- **EXERCISE**: Return a copy of every line in the data below that contains "thumb".
-*-*-
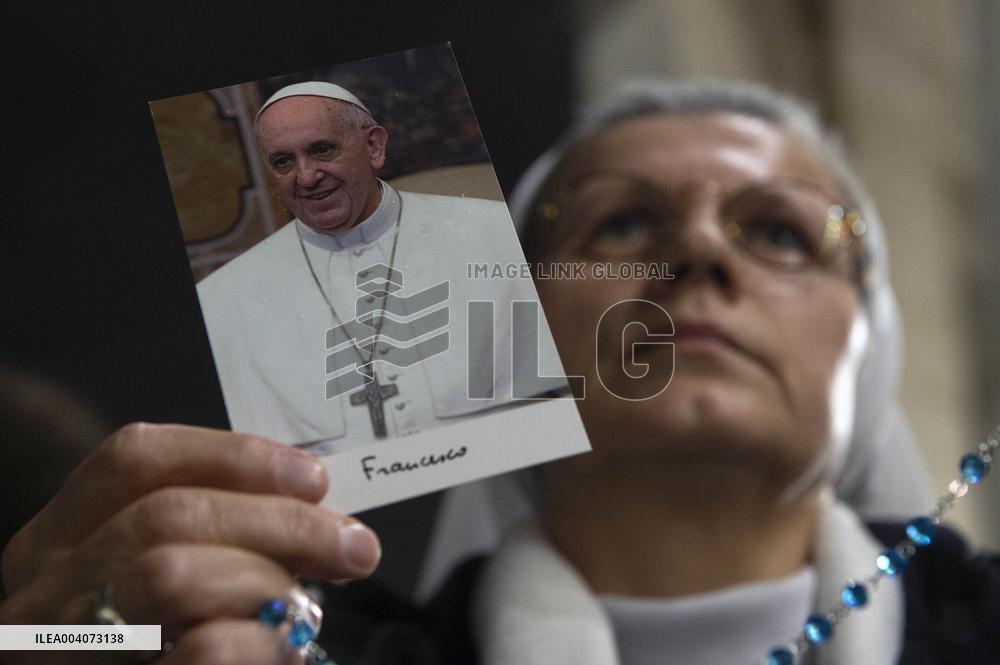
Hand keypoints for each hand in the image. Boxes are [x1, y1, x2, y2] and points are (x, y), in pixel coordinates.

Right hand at [0, 423, 381, 663]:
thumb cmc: (161, 646)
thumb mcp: (169, 573)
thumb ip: (217, 534)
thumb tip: (312, 505)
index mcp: (58, 541)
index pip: (134, 459)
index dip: (233, 456)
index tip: (311, 476)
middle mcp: (46, 591)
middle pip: (168, 514)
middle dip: (279, 521)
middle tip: (351, 543)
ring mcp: (67, 649)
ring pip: (174, 575)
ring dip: (264, 582)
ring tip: (298, 609)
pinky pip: (202, 648)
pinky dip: (260, 639)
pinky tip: (281, 646)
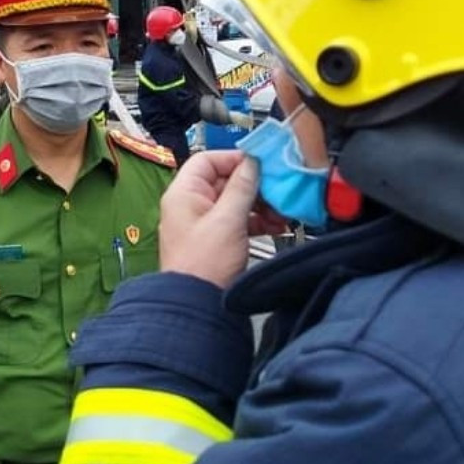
-*-*-
- **EXPECTED ANSWER**:
thumb cmc: (161, 646)
thumb mcp: (169, 573)
thumb ip: (217, 534)
thumb tip: (312, 505)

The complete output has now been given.